EDIT: I should have. Dang, this is the second time I have done this on this same dang topic. Even though ordinarily it’s not something that I omit when I don’t in fact know though the thing seems that way.
The Hubble’s focal length is reported as 50-something meters. Thus, about 1000 times longer than for that camera lens.
The hyperfocal distance is proportional (very closely though not exactly) to the square of the focal length.
So, it’s hyperfocal distance is probably fairly estimated as being about 1 million times further than that of the above camera lens.
The 1000 foot figure used above was intentionally much larger than necessary. 100 feet may be a more reasonable value for being indistinguishable from infinity in terms of focus in that case.

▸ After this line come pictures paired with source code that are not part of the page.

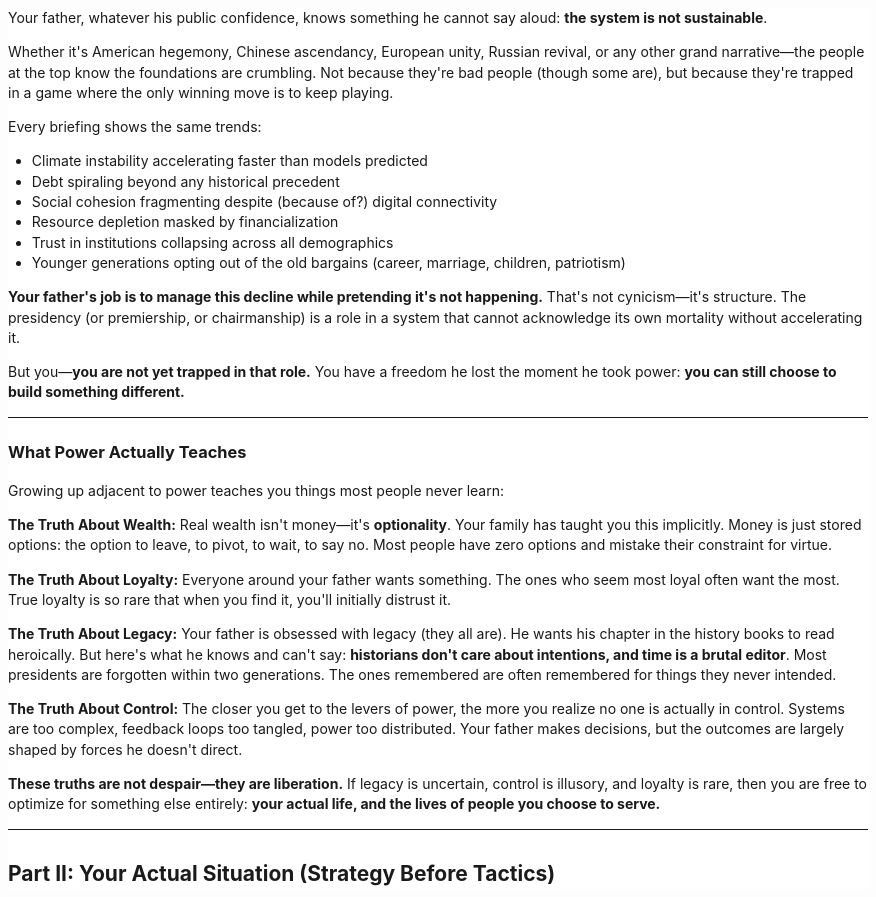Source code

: Your father, whatever his public confidence, knows something he cannot say aloud: **the system is not sustainable**. 

Whether it's American hegemony, Chinese ascendancy, European unity, Russian revival, or any other grand narrative—the people at the top know the foundations are crumbling. Not because they're bad people (though some are), but because they're trapped in a game where the only winning move is to keep playing.

Every briefing shows the same trends:
- Climate instability accelerating faster than models predicted
- Debt spiraling beyond any historical precedent
- Social cohesion fragmenting despite (because of?) digital connectivity
- Resource depletion masked by financialization
- Trust in institutions collapsing across all demographics
- Younger generations opting out of the old bargains (career, marriage, children, patriotism)

**Your father's job is to manage this decline while pretending it's not happening.** That's not cynicism—it's structure. The presidency (or premiership, or chairmanship) is a role in a system that cannot acknowledge its own mortality without accelerating it.

But you—**you are not yet trapped in that role.** You have a freedom he lost the moment he took power: **you can still choose to build something different.**

---

### What Power Actually Teaches

Growing up adjacent to power teaches you things most people never learn:

**The Truth About Wealth:**
Real wealth isn't money—it's **optionality**. Your family has taught you this implicitly. Money is just stored options: the option to leave, to pivot, to wait, to say no. Most people have zero options and mistake their constraint for virtue.

**The Truth About Loyalty:**
Everyone around your father wants something. The ones who seem most loyal often want the most. True loyalty is so rare that when you find it, you'll initially distrust it.

**The Truth About Legacy:**
Your father is obsessed with legacy (they all are). He wants his chapter in the history books to read heroically. But here's what he knows and can't say: **historians don't care about intentions, and time is a brutal editor**. Most presidents are forgotten within two generations. The ones remembered are often remembered for things they never intended.

**The Truth About Control:**
The closer you get to the levers of power, the more you realize no one is actually in control. Systems are too complex, feedback loops too tangled, power too distributed. Your father makes decisions, but the outcomes are largely shaped by forces he doesn't direct.

**These truths are not despair—they are liberation.** If legacy is uncertain, control is illusory, and loyalty is rare, then you are free to optimize for something else entirely: **your actual life, and the lives of people you choose to serve.**

---

## Part II: Your Actual Situation (Strategy Before Tactics)
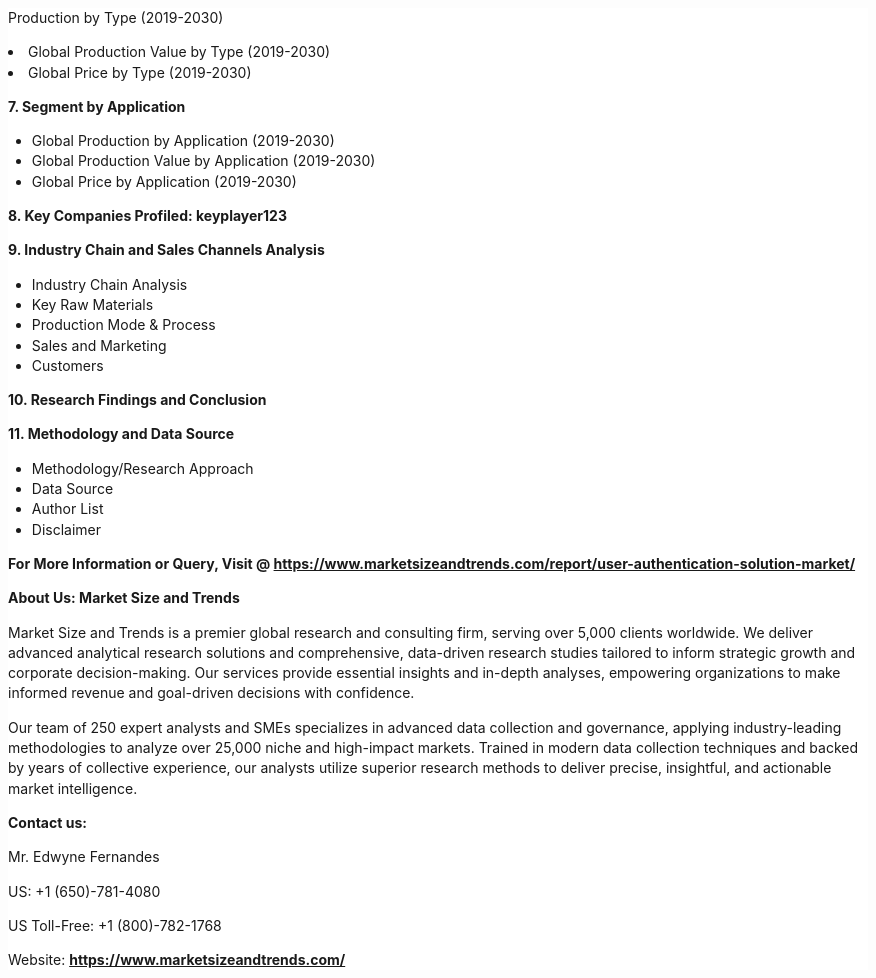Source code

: Production by Type (2019-2030)</li><li>Global Production Value by Type (2019-2030)</li><li>Global Price by Type (2019-2030)</li></ul><p><strong>7. Segment by Application</strong></p><ul><li>Global Production by Application (2019-2030)</li><li>Global Production Value by Application (2019-2030)</li><li>Global Price by Application (2019-2030)</li></ul><p><strong>8. Key Companies Profiled: keyplayer123</strong></p><p><strong>9. Industry Chain and Sales Channels Analysis</strong></p><ul><li>Industry Chain Analysis</li><li>Key Raw Materials</li><li>Production Mode &amp; Process</li><li>Sales and Marketing</li><li>Customers</li></ul><p><strong>10. Research Findings and Conclusion</strong></p><p><strong>11. Methodology and Data Source</strong></p><ul><li>Methodology/Research Approach</li><li>Data Source</li><li>Author List</li><li>Disclaimer</li></ul></p><p><strong>For More Information or Query, Visit @ <a href="https://www.marketsizeandtrends.com/report/user-authentication-solution-market/">https://www.marketsizeandtrends.com/report/user-authentication-solution-market/</a></strong></p><p><strong>About Us: Market Size and Trends</strong></p><p>Market Size and Trends is a premier global research and consulting firm, serving over 5,000 clients worldwide. We deliver advanced analytical research solutions and comprehensive, data-driven research studies tailored to inform strategic growth and corporate decision-making. Our services provide essential insights and in-depth analyses, empowering organizations to make informed revenue and goal-driven decisions with confidence.</p><p>Our team of 250 expert analysts and SMEs specializes in advanced data collection and governance, applying industry-leading methodologies to analyze over 25,000 niche and high-impact markets. Trained in modern data collection techniques and backed by years of collective experience, our analysts utilize superior research methods to deliver precise, insightful, and actionable market intelligence.</p><p><strong>Contact us:</strong></p><p>Mr. Edwyne Fernandes</p><p>US: +1 (650)-781-4080</p><p>US Toll-Free: +1 (800)-782-1768</p><p>Website: <strong><a href="https://www.marketsizeandtrends.com/">https://www.marketsizeandtrends.com/</a></strong></p>
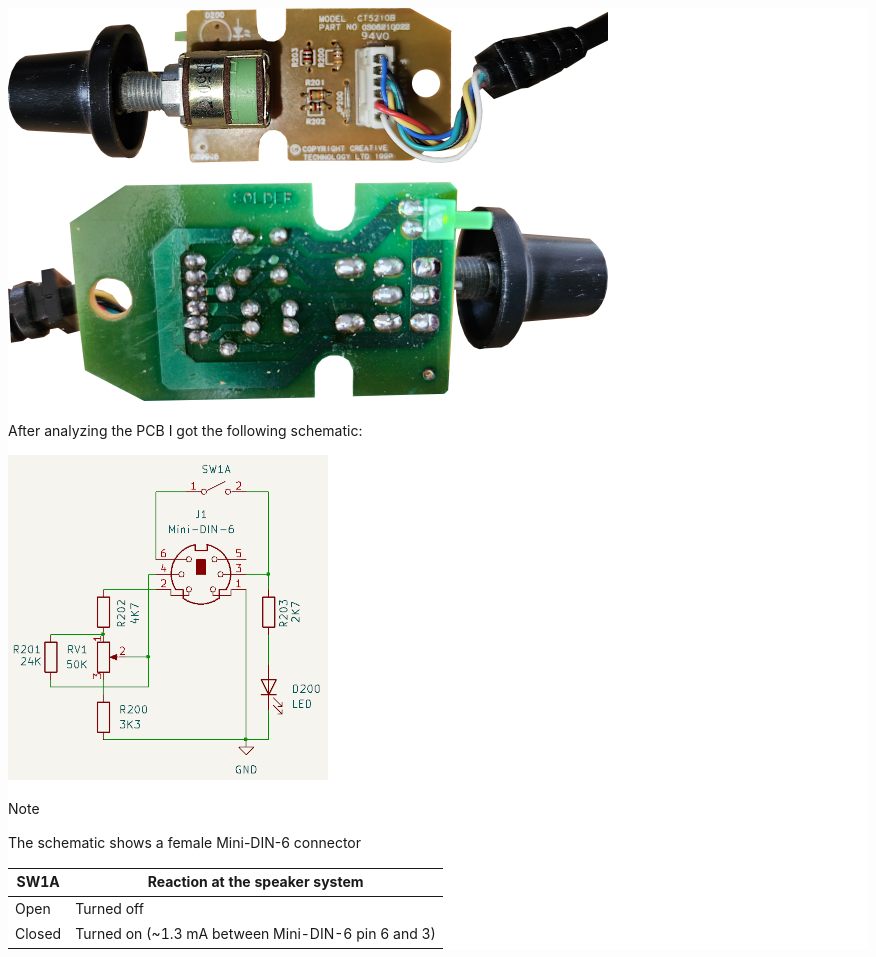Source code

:![PCB CT5210B frontside](assets/images/PCB_CT5210B_frontside.png)

![PCB CT5210B backside](assets/images/PCB_CT5210B_backside.png)

After analyzing the PCB I got the following schematic:

![PCB CT5210B schematic](assets/images/PCB_CT5210B_Schematic.png)

> [!NOTE]
> The schematic shows a female Mini-DIN-6 connector

| SW1A | Reaction at the speaker system |
| --- | --- |
| Open | Turned off |
| Closed | Turned on (~1.3 mA between Mini-DIN-6 pin 6 and 3) |
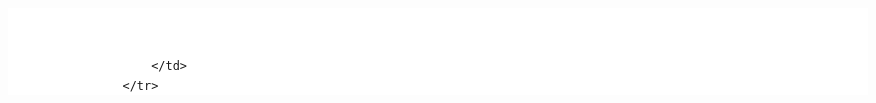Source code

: <h1 class="null" dir="ltr" style="display: block;margin: 0;padding: 0;color: #202020;font-family: Helvetica;font-size: 26px;font-style: normal;font-weight: bold;line-height: 125%;letter-spacing: normal;text-align: left;">&nbsp;</h1>

                        </td>
                    </tr>
                

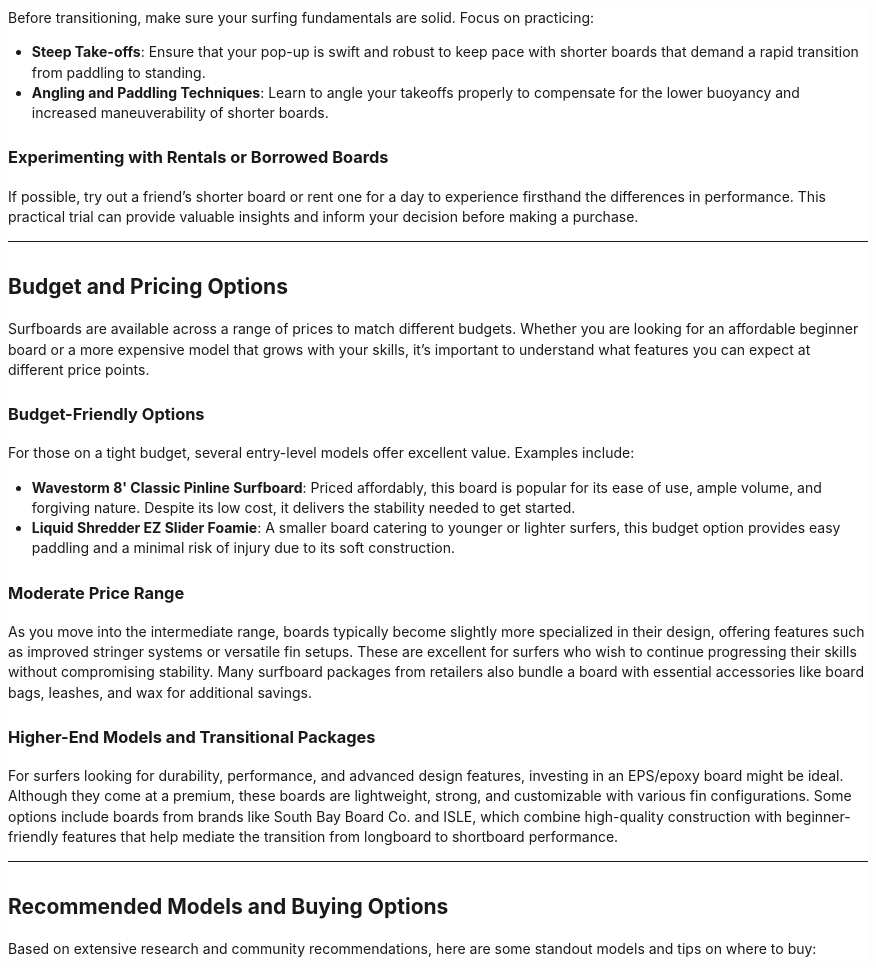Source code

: Before transitioning, make sure your surfing fundamentals are solid. Focus on practicing:

-   **Steep Take-offs**: Ensure that your pop-up is swift and robust to keep pace with shorter boards that demand a rapid transition from paddling to standing.
-   **Angling and Paddling Techniques**: Learn to angle your takeoffs properly to compensate for the lower buoyancy and increased maneuverability of shorter boards.

### Experimenting with Rentals or Borrowed Boards

If possible, try out a friend’s shorter board or rent one for a day to experience firsthand the differences in performance. This practical trial can provide valuable insights and inform your decision before making a purchase.

---

## Budget and Pricing Options

Surfboards are available across a range of prices to match different budgets. Whether you are looking for an affordable beginner board or a more expensive model that grows with your skills, it’s important to understand what features you can expect at different price points.

### Budget-Friendly Options

For those on a tight budget, several entry-level models offer excellent value. Examples include:

-   **Wavestorm 8' Classic Pinline Surfboard**: Priced affordably, this board is popular for its ease of use, ample volume, and forgiving nature. Despite its low cost, it delivers the stability needed to get started.
-   **Liquid Shredder EZ Slider Foamie**: A smaller board catering to younger or lighter surfers, this budget option provides easy paddling and a minimal risk of injury due to its soft construction.

### Moderate Price Range

As you move into the intermediate range, boards typically become slightly more specialized in their design, offering features such as improved stringer systems or versatile fin setups. These are excellent for surfers who wish to continue progressing their skills without compromising stability. Many surfboard packages from retailers also bundle a board with essential accessories like board bags, leashes, and wax for additional savings.

### Higher-End Models and Transitional Packages

For surfers looking for durability, performance, and advanced design features, investing in an EPS/epoxy board might be ideal. Although they come at a premium, these boards are lightweight, strong, and customizable with various fin configurations. Some options include boards from brands like South Bay Board Co. and ISLE, which combine high-quality construction with beginner-friendly features that help mediate the transition from longboard to shortboard performance.

---

## Recommended Models and Buying Options

Based on extensive research and community recommendations, here are some standout models and tips on where to buy:
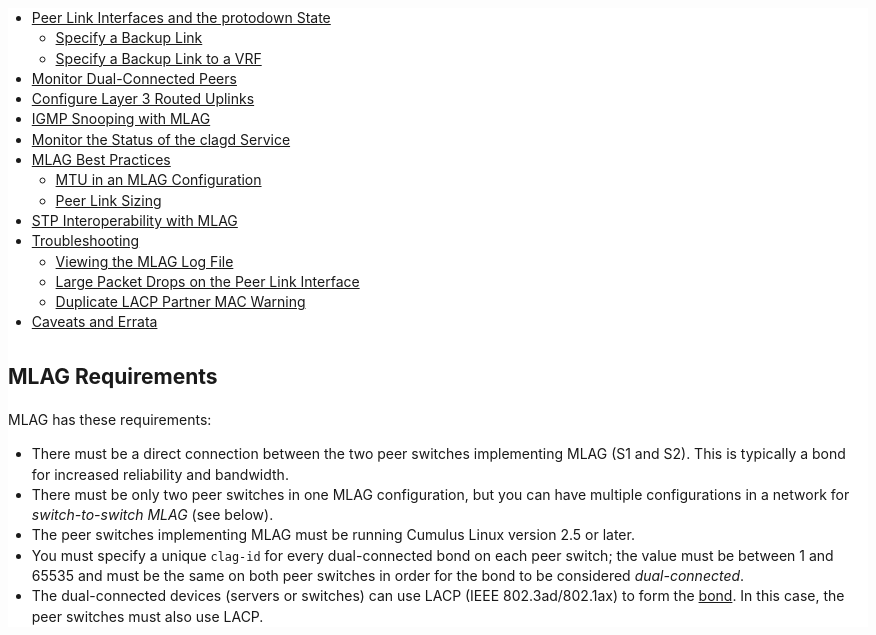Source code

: -   [Peer Link Interfaces and the protodown
    State](#Multi-ChassisLinkAggregation-MLAG-protodownPeerLinkInterfacesandtheprotodownState)
    -   [Specify a Backup
        Link](#Multi-ChassisLinkAggregation-MLAG-backupSpecifyaBackupLink)
    -   [Specify a Backup Link to a
        VRF](#Multi-ChassisLinkAggregation-MLAG-vrf_backupSpecifyaBackupLinktoaVRF)
-   [Monitor Dual-Connected
    Peers](#Multi-ChassisLinkAggregation-MLAG-MonitorDual-ConnectedPeers)
-   [Configure Layer 3 Routed
    Uplinks](#Multi-ChassisLinkAggregation-MLAG-ConfigureLayer3RoutedUplinks)
-   [IGMP Snooping with
    MLAG](#Multi-ChassisLinkAggregation-MLAG-IGMPSnoopingwithMLAG)
-   [Monitor the Status of the clagd
    Service](#Multi-ChassisLinkAggregation-MLAG-MonitortheStatusoftheclagdService)
-   [MLAG Best
    Practices](#Multi-ChassisLinkAggregation-MLAG-MLAGBestPractices)
    -   [MTU in an MLAG
        Configuration](#Multi-ChassisLinkAggregation-MLAG-mtuMTUinanMLAGConfiguration)
    -   [Peer Link
        Sizing](#Multi-ChassisLinkAggregation-MLAG-PeerLinkSizing)
-   [STP Interoperability with
    MLAG](#Multi-ChassisLinkAggregation-MLAG-STPInteroperabilitywithMLAG)
-   [Troubleshooting](#Multi-ChassisLinkAggregation-MLAG-Troubleshooting)
    -   [Viewing the MLAG Log
        File](#Multi-ChassisLinkAggregation-MLAG-ViewingtheMLAGLogFile)
    -   [Large Packet Drops on the Peer Link
        Interface](#Multi-ChassisLinkAggregation-MLAG-dropsLargePacketDropsonthePeerLinkInterface)
    -   [Duplicate LACP Partner MAC
        Warning](#Multi-ChassisLinkAggregation-MLAG-DuplicateLACPPartnerMACWarning)
-   [Caveats and
    Errata](#Multi-ChassisLinkAggregation-MLAG-CaveatsandErrata)

## MLAG Requirements

MLAG has these requirements:

-   There must be a direct connection between the two peer switches
    implementing MLAG (S1 and S2). This is typically a bond for
    increased reliability and bandwidth.
-   There must be only two peer switches in one MLAG configuration, but
    you can have multiple configurations in a network for
    *switch-to-switch MLAG* (see below).
-   The peer switches implementing MLAG must be running Cumulus Linux
    version 2.5 or later.
-   You must specify a unique `clag-id` for every dual-connected bond on
    each peer switch; the value must be between 1 and 65535 and must be
    the same on both peer switches in order for the bond to be
    considered *dual-connected*.
-   The dual-connected devices (servers or switches) can use LACP (IEEE
    802.3ad/802.1ax) to form the [bond](Bonding_-_Link_Aggregation). In
    this case, the peer switches must also use LACP.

So that would give 100 million feet for the Hubble (very very roughly) or very approximately 20,000 miles.
So yes the Moon would be in perfect focus. But indeed Earth would be significantly out of focus (though it really wasn’t being considered whether Hubble could image Earth.)
Bill,
I don’t know what I’m saying beside literal statements either 
What I’m saying is that these satellites are built for particular applications. Sure, the Hubble telescope has the power to see the moon, but it’s not designed to resolve very small features, much like a back-hoe has the power to take out an ant hill, but it does it in 2-foot-square scoops.
“Spy Satellites” have the power to resolve sub-meter objects, however, they orbit at fairly low altitudes. Something like the old EROS satellites image at about 2m resolution at a couple hundred mile orbit. Slightly different technologies, but the optical laws still apply.
The power is there, but the application is not. We’d have to send satillites into relatively low lunar orbits to resolve tiny man made features-- can’t just turn them around to point to the moon and start taking imagery.
That spy satellites have the ability to resolve sub-meter objects is indeed well within what follows from optical resolution.
The belief that is fairly widespread that they can, for example, read license plates – aside from the obvious problem of angle – doesn’t seem to be in accord with limits of optical resolution, unless somehow they are effectively much larger aperture than I would have supposed.
I now see what it was that I was missing: your previous post was clearly relevant to the idea of turning the spy satellites towards the Moon to try to take these requested pictures. I hadn’t even considered that!
Agreed, it could not work, for the reason you state (optical laws.)